Desmond McGrath and a team of high‑school students presented the Digital Defenders pilot at the Beacon City School District Board of Education meeting, outlining a student‑led cybersecurity curriculum they said aligns with New York State computer science and digital fluency standards.
The students described the program as one in which high schoolers ‘‘work in teams in coordination with [advisors] to create cybersecurity lessons that are taught throughout the different grade levels,’’ and said the curriculum is scaffolded for elementary, middle and high‑school bands so lessons build on prior knowledge.
Why it matters: presenters said the program addresses real‑world threats. They pointed to a phishing email sent to teachers and students in the district that led to compromised accounts and argued peer‑to‑peer teaching can reduce click‑throughs and improve student resilience online.

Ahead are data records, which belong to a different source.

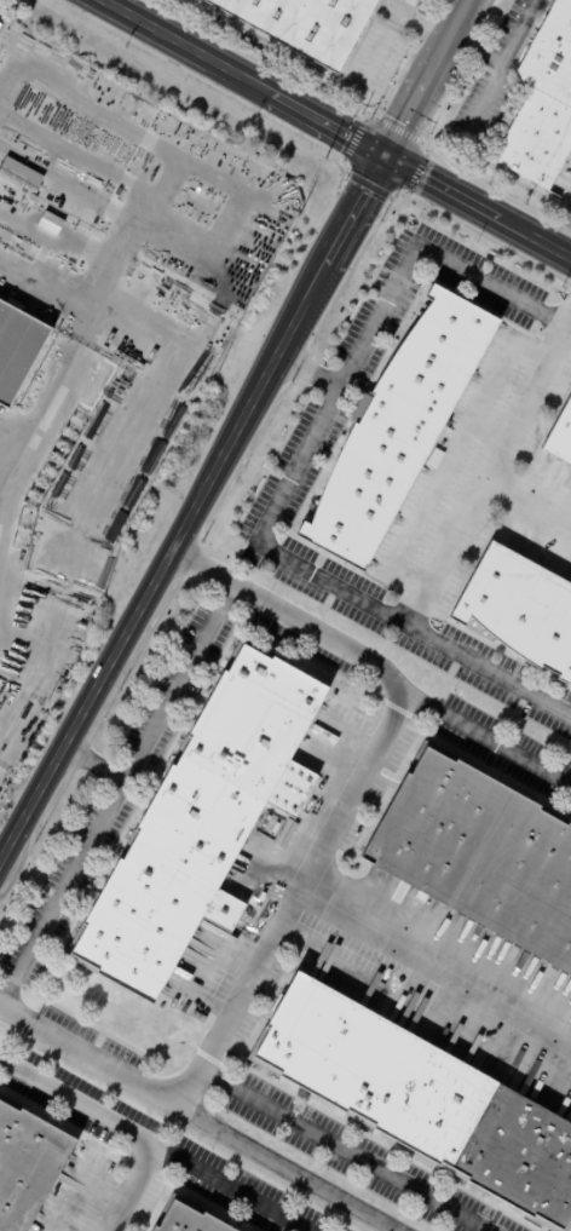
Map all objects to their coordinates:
building: (307, 25)
road: (150, 29)
road: (447, 40)
road: (477, 47)
road: (498, 70)
building: (545, 106)
road: (295, 107)
road: (405, 119)
traffic signals: (385, 157)
building: (156, 172)
building: (19, 179)
road: (478, 207)
road: (355, 211)
building: (52, 222)
road: (561, 230)
building: (18, 350)
road: (307, 369)
building: (400, 427)
road: (486, 434)
building: (561, 436)
road: (507, 439)
road: (448, 459)
road: (291, 474)
road: (446, 549)
road: (162, 560)
building: (519, 610)
road: (489, 742)
road: (93, 762)
road: (117, 796)
building: (198, 827)
building: (480, 856)
road: (310, 871)
road: (439, 953)
building: (421, 1099)
road: (118, 1126)
road: (346, 1150)
building: (27, 1166)
road: (291, 1169)
road: (227, 1188)
building: (187, 1219)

What they presented: students explained elementary lessons focus on basic concepts (public vs. private information, simple passwords), middle‑school lessons teach threat recognition and authentication basics, and high‑school lessons cover encryption, ransomware and AI risks such as deepfakes. Students demonstrated an interactive activity asking attendees to distinguish AI‑generated images from real photographs to highlight how hard it can be to spot manipulated content.
Advisor Franis, a computer‑science teacher who advised the teams, added anecdotal context about email hacks and described the Digital Defenders pilot as a low‑cost model because students create and deliver the lessons. He said the district participated after outreach from a regional BOCES and that the pilot began in April; students were later invited to present at regional and state events in July.
Board response and next steps: board members praised the student presentation and suggested the team offer workshops for the broader community, including older adults. Presenters asked for feedback via a QR code and said they plan to expand the pilot within the district next year.
The board moved on to other agenda items after the presentation; no formal action on the program was recorded during the meeting.